TASK TO CARRY OUT
Copy without pictures. Please restate each line of the listing exactly.

INFORMATION PROVIDED
⁂

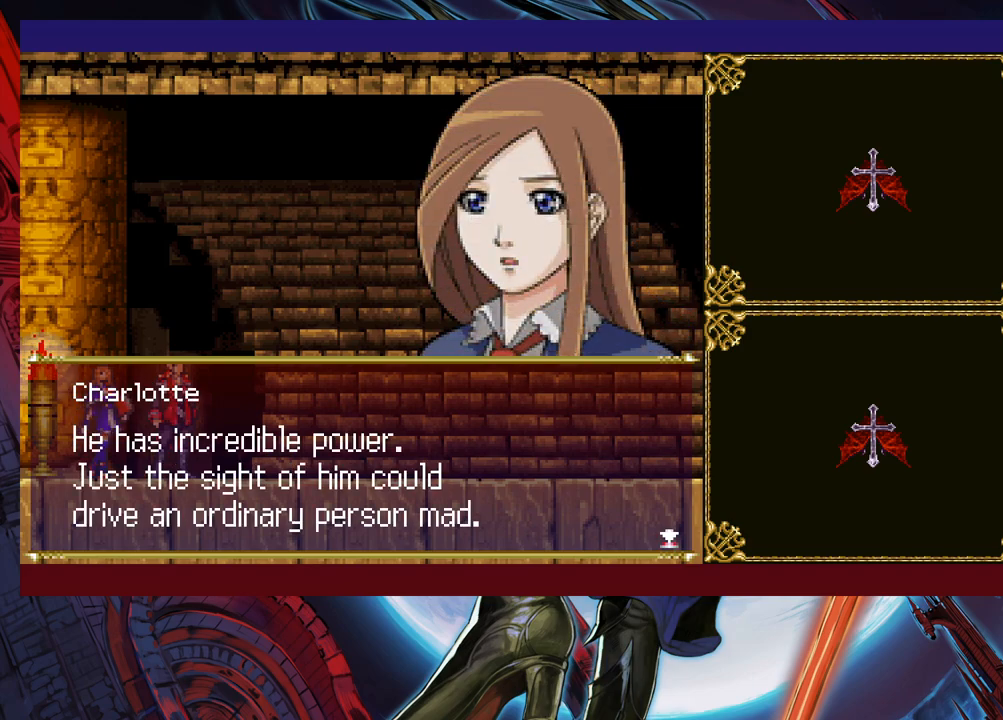
{"buttons": [], "left_stick": "center", "events": [[400, "left_stick", "center"]]}
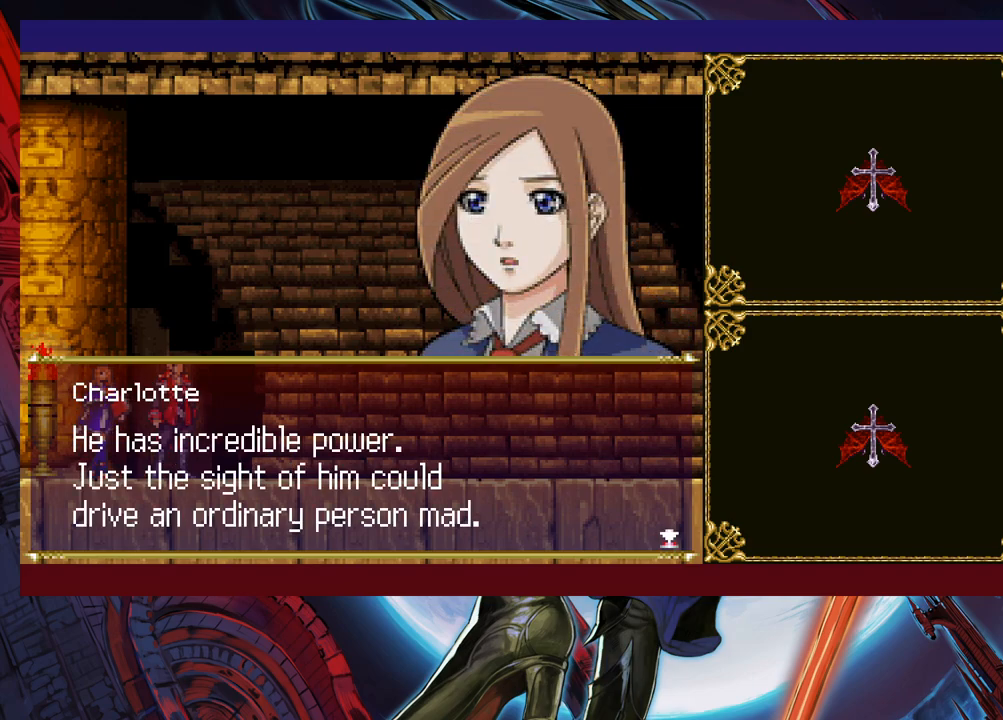
{"buttons": [], "left_stick": "center", "events": []}
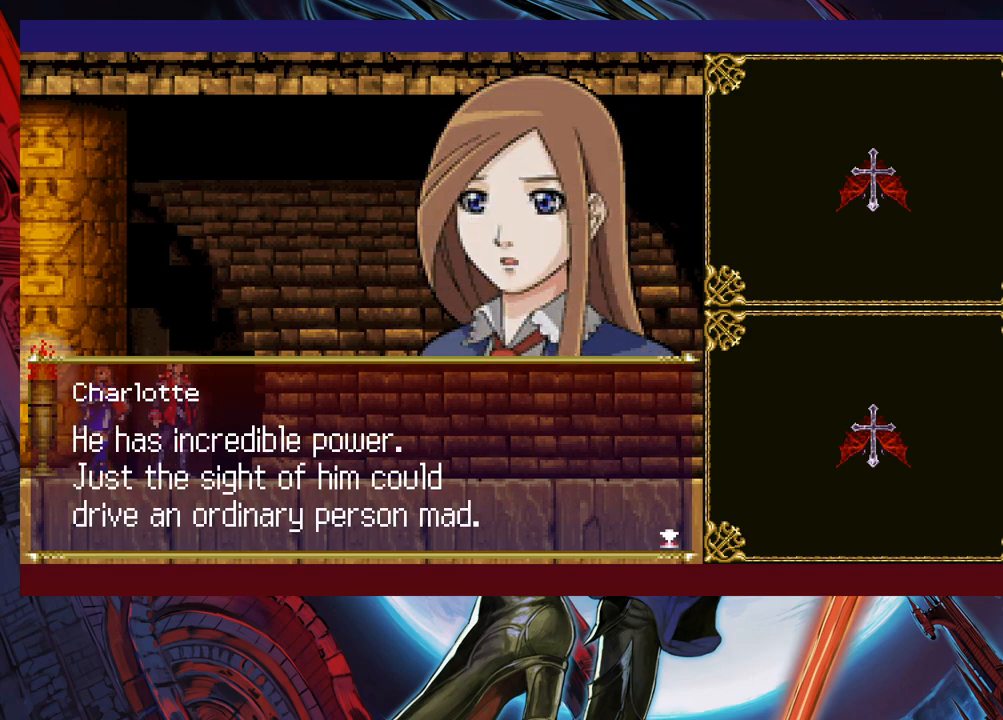
{"buttons": [], "left_stick": "center", "events": []}
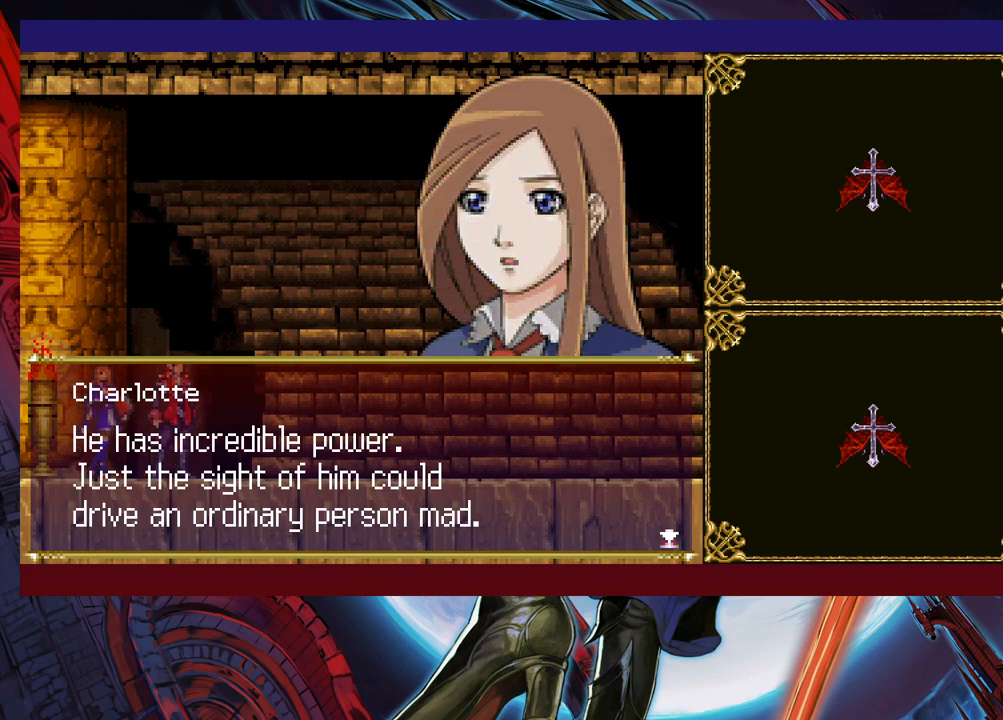
{"buttons": [], "left_stick": "center", "events": [[100, "A", "down"], [233, "A", "up"]]}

⁂

RESPONSE TO THIS EXERCISE
{"buttons": [], "left_stick": "center", "events": [[400, "left_stick", "center"]]}
{"buttons": [], "left_stick": "center", "events": []}
{"buttons": [], "left_stick": "center", "events": []}
{"buttons": [], "left_stick": "center", "events": [[100, "A", "down"], [233, "A", "up"]]}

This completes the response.